The examples on that same page are all specific solutions. The solutions with more circles resemble the hexagonal pattern somewhat. Still, there does not appear to be a closed-form solution.
This site attacks the problem from a slightly different angle: Given n unit circles, what is the largest square they can cover?
As you can see, as the number of circles changes, so does the covering pattern.
For your problem, I believe this implies: different rectangle dimensions and circle sizes will dictate different optimal covering patterns.

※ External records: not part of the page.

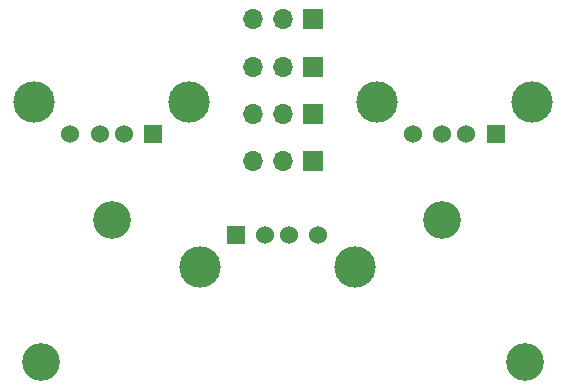
<source format=gbr>
%TF.GenerationSoftware,KiCad,Pcbnew,7.0.2*%
%TF.CreationDate,2023-04-22T20:19:08-03:00*%
%TF.ProjectId,usbsplitter,75736273-706c-4697-9474-65722e6b6963,1.0.1*%
%TF.SameCoordinates,Original*%
%TF.FileFunction,Soldermask,Bot*%
%TF.FilePolarity,Negative*%
%FSLAX46Y46*%
G04 Gerber Fmt 4.6, Leading zero omitted, Abs format (unit mm)*
G04 Created by KiCad (PCBNEW 7.0.2) date 2023-04-22 20:19:08*
%MOMM*%
%LPD*%
G01*
G04 APERTURE LIST*
%ADD10C,3.200000*%
%ADD11R,1.700000X1.700000*%
%ADD12O,1.700000X1.700000*%
%ADD13R,1.524000X1.524000*%
%ADD14C,1.524000*%
%ADD15C,3.500000*%
G04 APERTURE END LIST*
D10*
%TO.C,REF\u002A\u002A*%
X162000000Y-87000000D03*
%TD*%
%TO.C,REF\u002A\u002A*%
X197000000Y-99000000D03*
%TD*%
%TO.C,REF\u002A\u002A*%
X156000000Y-99000000D03*
%TD*%
%TO.C,REF\u002A\u002A*%
X190000000Y-87000000D03*
%TD*%
D11*
%TO.C,SW4*%
X179000000Y-82000000D03*
D12*
X176460000Y-82000000D03*
X173920000Y-82000000D03*
%TD*%
D11*
%TO.C,SW3*%
X179000000Y-74000000D03*
D12*
X176460000Y-74000000D03*
X173920000Y-74000000D03*
%TD*%
D11*
%TO.C,SW2*%
X179000000Y-78000000D03*
D12*
X176460000Y-78000000D03*
X173920000Y-78000000D03*
%TD*%
D11*
%TO.C,SW1*%
X179000000Y-70000000D03*
D12*
X176460000Y-70000000D03*
X173920000Y-70000000D03*
%TD*%
D13*
%TO.C,OUT2*%
X165500000Y-79727500D03*
D14*
X163000000Y-79727500D03*
X161000000Y-79727500D03*
X158500000Y-79727500D03*
D15*
X155430000Y-77017500D03*
X168570000Y-77017500D03*
%TD*%
D13*
%TO.C,OUT1*%
X194500000Y-79727500D03*
D14*
X192000000Y-79727500D03*
X190000000Y-79727500D03*
X187500000Y-79727500D03*
D15*
X184430000Y-77017500D03*
X197570000Y-77017500D03*
%TD*%
D13*
%TO.C,IN1*%
X172500000Y-88272500D03*
D14*
X175000000Y-88272500D03*
X177000000Y-88272500D03*
X179500000Y-88272500D03*
D15*
X182570000Y-90982500D03*
X169430000Y-90982500D03*
%TD*%
M02*

</source>
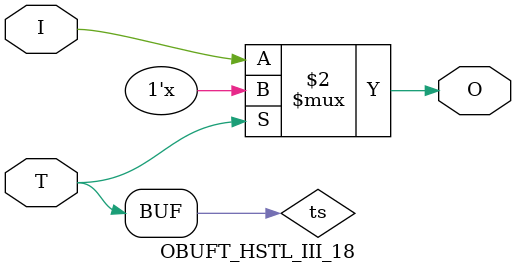
<source format=v>

/*

FUNCTION	: TRI-STATE OUTPUT BUFFER

*/

`celldefine
`timescale  100 ps / 10 ps

module OBUFT_HSTL_III_18 (O, I, T);

    output O;

    input  I, T;

    or O1 (ts, 1'b0, T);
    bufif0 T1 (O, I, ts);

endmodule

</source>
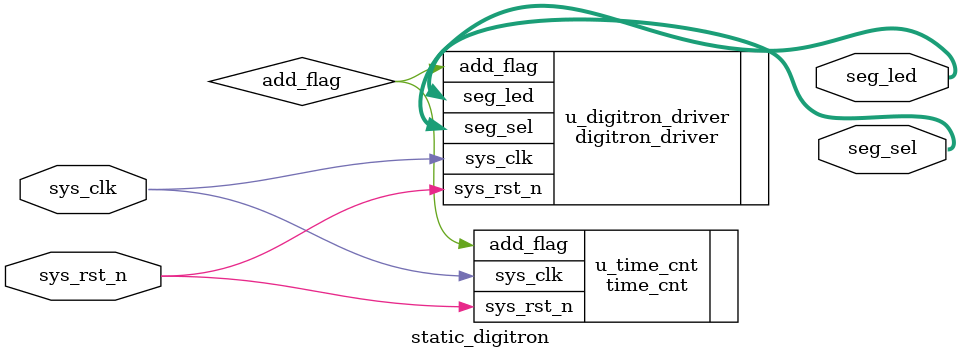
<source format=v>
`timescale 1ns / 1ps


module static_digitron(
    input           sys_clk,
    input           sys_rst_n,

    output [5:0]    seg_sel,
    output [7:0]    seg_led
);

parameter TIME_SHOW = 25'd2500_0000;
wire  add_flag;

digitron_driver u_digitron_driver(
    .sys_clk        (sys_clk),
    .sys_rst_n      (sys_rst_n),
    .add_flag       (add_flag),

    .seg_sel        (seg_sel),
    .seg_led        (seg_led)
);

time_cnt #(
    .MAX_CNT        (TIME_SHOW)
) u_time_cnt(
    .sys_clk        (sys_clk),
    .sys_rst_n      (sys_rst_n),
    
    .add_flag       (add_flag)    
);

endmodule

</source>
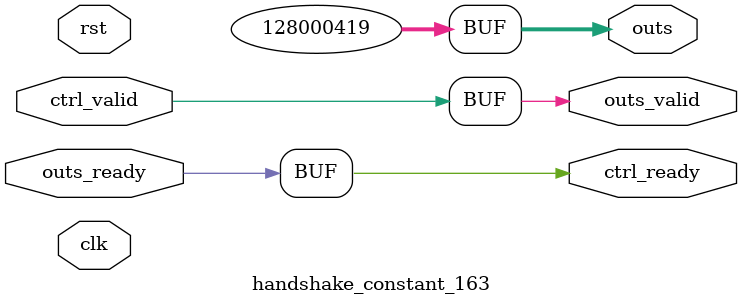
<source format=v>
`timescale 1ns / 1ps
module handshake_constant_163 #(
  parameter DATA_WIDTH = 32  // Default set to 32 bits
) (
  input                       clk,
  input                       rst,
  // Input Channel
  input                       ctrl_valid,
  output                      ctrl_ready,
  // Output Channel
  output [DATA_WIDTH - 1 : 0] outs,
  output                      outs_valid,
  input                       outs_ready
);
  assign outs       = 27'b111101000010010000110100011;
  assign outs_valid = ctrl_valid;
  assign ctrl_ready = outs_ready;

endmodule

</source>
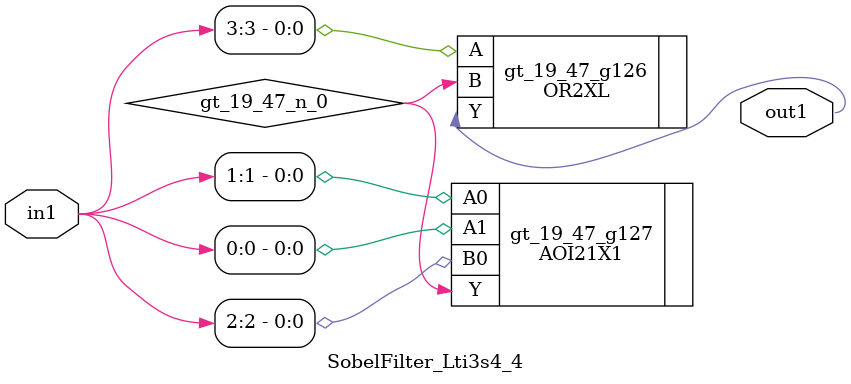
<source format=v>
`timescale 1ps / 1ps


module SobelFilter_Lti3s4_4(in1, out1);
  input [3:0] in1;
  output out1;
  wire [3:0] in1;
  wire out1;
  wire gt_19_47_n_0;
  OR2XL gt_19_47_g126(.A (in1[3]), .B (gt_19_47_n_0), .Y (out1));
  AOI21X1 gt_19_47_g127(.A0 (in1[1]), .A1 (in1[0]), .B0 (in1[2]), .Y
       (gt_19_47_n_0));
endmodule



</source>
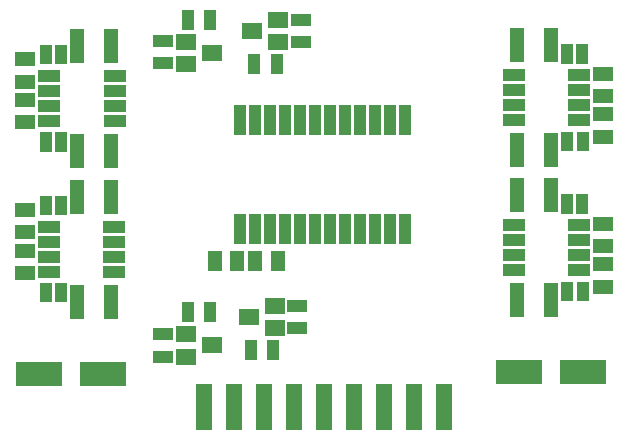
<source format=gbr>
G04 #@! TF.FileFunction,Soldermask,Top*
%FSLAX46Y46*%
G04 Gerber Fmt 4.6, Leading zero omitted, Abs format (unit mm)*
G04 Created by KiCad (PCBNEW 4.0.4-stable) date 12/08/16 20:58:41*
%MOMM*%
%LPD*%
G01*
G04 APERTURE LIST*
%ADD10C,0.100000*%
%ADD11R,1.400000X3.900000*%
%ADD12R,3.900000X2.000000*%
%ADD13R,1.300000X2.900000*%
%ADD14R,1.700000X1.100000*%
%ADD15R,1.100000X1.700000*%
%ADD16R,1.800000X1.400000*%
%ADD17R,1.000000X0.950000*%
%ADD18R,1.000000X2.600000*%
%ADD19R,1.700000X1.300000*%
%ADD20R,1.300000X1.700000*%
%ADD21R,1.870000X1.050000*%
G04 APERTURE END LIST*
D10*
D11*
X86840000Y-115000000D03*
X89380000Y-115000000D03*
X91920000Y-115000000D03*
X94460000Y-115000000D03*
X97000000Y-115000000D03*
X99540000Y-115000000D03*
X102080000Y-115000000D03*
X104620000Y-115000000D03*
X107160000Y-115000000D03*
X107160000Y-115000000D03*
X104620000Y-115000000D03*
X102080000Y-115000000D03*
X99540000Y-115000000D03*
X97000000Y-115000000D03*
X94460000Y-115000000D03*
X91920000Y-115000000D03*
X89380000Y-115000000D03*
X86840000Y-115000000D03*
D12*
X113500000Y-112000000D03*
X118900000Y-112000000D03*
X78300000Y-112200000D03*
X72900000Y-112200000D03*
D13*
X78983268Y-106031844D03*
X76083268Y-106031844D03*
X78983268Y-97141844D03*
X76083268Y-97141844D03*
X79010434Y-93275944D03*
X76110434Y-93275944D03*
X79010434Y-84385944D03*
X76110434Y-84385944D03*
X113358000Y-84328000D03*
X116258000Y-84328000D03*
X113358000Y-93218000D03*
X116258000Y-93218000D03*
X113358000Y-97028000D03*
X116258000Y-97028000D03*
X113358000Y-105918000D03*
X116258000Y-105918000D03*
D14*
X95093654Y-84074874D03*
X95093654Y-82174874D03*
D15*
X92995654Y-85918874D03*
X91095654Y-85918874D03*
D14*
X83355647Y-83970559D03*
X83355647Y-85870559D03*
D15*
X85453647Y-82192559D03*
X87353647Y-82192559D03*
D14*
X94723444Y-108278058D03*
X94723444Y-106378058D03*
D15*
X92691444Y-110122058D03*
X90791444Y-110122058D03*
D14*
X83363467Y-108803357D03*
X83363467Y-110703357D03*
D15*
X85461467Y-106959357D03*
X87361467Y-106959357D03*
D16*
X93145654Y-84074874D03*
X93145654Y-82174874D03*
X90945654Y-83124874D03*
X85303647Y-84036559D03*
X85303647Y-85936559D03*
X87503647Y-84986559D03*
X92859444Y-108278058D03*
X92859444Y-106378058D03*
X90659444Y-107328058D03*
X85311467Y-108803357D03*
X85311467Y-110703357D03*
X87511467Y-109753357D03*
D17*
X118900000Y-104800000D03*
X118900000Y-105600000D03*
X118872000Y-98190000D03*
X118872000Y-97390000D03*
X118900000Y-92100000D03*
X118900000Y-92900000D03*
X118872000Y-85490000D03*
X118872000Y-84690000D03*
X117600000Y-105600000D03*
X117600000Y-104800000D03*
X117602000Y-97390000D03*
X117602000Y-98190000D03*
X117600000Y-92900000D03*
X117600000Y-92100000D03*
X117602000Y-84690000D03*
X117602000Y-85490000D03*
X73500000Y-85500000D03*
X73500000Y-84700000D03*
X73496434Y-92113944D03*
X73496434Y-92913944D03*
X73500000Y-98300000D03*
X73500000Y-97500000D03*
X73469268Y-104869844D03*
X73469268Y-105669844D03*
X74700000Y-84700000D03*
X74700000Y-85500000D03*
X74766434Y-92913944D03*
X74766434Y-92113944D03*
X74700000Y-97500000D03*
X74700000Y-98300000D03*
X74739268Y-105669844D03*
X74739268Y-104869844D03*
D18*
X89858000Y-90678000D03*
X89858000Y-99878000D03*
X91128000Y-90678000D03*
X91128000Y-99878000D03*
X92398000Y-90678000D03*
X92398000Y-99878000D03*
X93668000Y-90678000D03*
X93668000Y-99878000D03*
X94938000Y-90678000D03*
X94938000Y-99878000D03*
X96208000Y-90678000D03*
X96208000Y-99878000D03*
X97478000Y-90678000D03*
X97478000Y-99878000D03*
X98748000Y-90678000D03*
X98748000Y-99878000D03*
X100018000Y-90678000D03*
X100018000Y-99878000D03*
X101288000Y-90678000D03*
X101288000Y-99878000D03*
X102558000Y-90678000D03*
X102558000Y-99878000D03*
X103828000Y-90678000D03*
X103828000Y-99878000D03*
D19*
X120650000Y-102886000D03*
X120650000Y-104786000D03*
X120650000Y-101330000D03*
X120650000Y-99430000D03*
X120650000Y-90186000D03*
X120650000Y-92086000D03*
X120650000Y-88630000D03*
X120650000Y-86730000D03*
X71718434Y-87417944D03*
X71718434Y-85517944D03*
X71718434Y-88973944D03*
X71718434Y-90873944D03*
D20*
X89646000Y-102616000D03*
X87746000Y-102616000D03*
X91202000Y-102616000D03*
X93102000Y-102616000D03*
D19*
X71691268Y-100173844D03*
X71691268Y-98273844D03*
X71691268Y-101729844D03*
X71691268Y-103629844D03*
D21*
X113088000Y-99568000D03*
X113088000Y-100838000D03*
X113088000Y-102108000D03*
X113088000Y-103378000D03*
X118618000Y-103378000D03*
X118618000Y-102108000D03*
X118618000Y-100838000D03*
X118618000Y-99568000D03*
X113088000Y-86868000D03*
X113088000Y-88138000D03*
X113088000Y-89408000D03*
X113088000Y-90678000D03*
X118618000Y-90678000D03*
X118618000Y-89408000D03*
X118618000Y-88138000D03*
X118618000Y-86868000D03*
X79280434Y-90735944D03*
X79280434Y-89465944D03*
X79280434Y-88195944D03*
X79280434Y-86925944D03*
X73750434Y-86925944D03*
X73750434Y-88195944D03*
X73750434Y-89465944D03*
X73750434Y-90735944D03*
X79253268Y-103491844D03*
X79253268Y-102221844D03*
X79253268Y-100951844D03*
X79253268Y-99681844D03*
X73723268Y-99681844D03*
X73723268Y-100951844D03*
X73723268Y-102221844D03*
X73723268Y-103491844D03*
M02*

</source>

The hexagon is better than the diamond. Consider the percent area of the unit circle covered by each:
#!/usr/bin/env ruby
include Math
def diamond
# The distance from the center to a corner is the radius.
# On a unit circle, that is 1.
radius = 1
# The edge of the nested diamond is the hypotenuse of a
# right triangle whose legs are both radii.
edge = sqrt(radius ** 2 + radius ** 2)
# The area of the diamond is the square of the edge
edge ** 2
end
def hexagon
# The hexagon is composed of 6 equilateral triangles.
# Since the inner edges go from the center to a hexagon
# corner, their length is the radius (1).
radius = 1
# The base and height of an equilateral triangle whose
# edge is 'radius'.
base = radius
height = sin(PI / 3) * radius
# The area of said triangle
triangle_area = 0.5 * base * height
# The area of the hexagon is 6 such triangles
triangle_area * 6
end
def circle
radius = 1
PI * radius ** 2
end
puts "diamond == #{sprintf "%2.2f", (100 * diamond / circle)}%"
puts "hexagon == #{sprintf "%2.2f", (100 * hexagon / circle)}%"
And
$ ./geometrons.rb
diamond == 63.66%
hexagon == 82.70%
Further, regular hexagons are highest-vertex polygon that form a regular tessellation of the plane.
According my calculations the right answer is:
D=2*R; X >= 2*D, Y >= 2*D,
N = ceil(X/D) + ceil(Y/D) + 2*ceil(X/D)*ceil(Y/D)
In particular case if the remainder for X/D and Y/D equal to 0, then
N = (X + Y + X*Y/R)/D
Case 1: R = 1, X = 2, Y = 2, then N = 4
Case 2: R = 1, X = 4, Y = 6, then N = 17
Case 3: R = 1, X = 5, Y = 7, then N = 31
Hope it helps.
When the circles are disposed as a clover with four leafs with a fifth circle in the middle, a circle will cover an area equal to R * 2 * R. In this arrangement, the question becomes: how many circles that cover an area of R * 2 * R will cover an area of W * H?, or N * R * 2 * R = W * H. So N = W * H / R * 2 * R.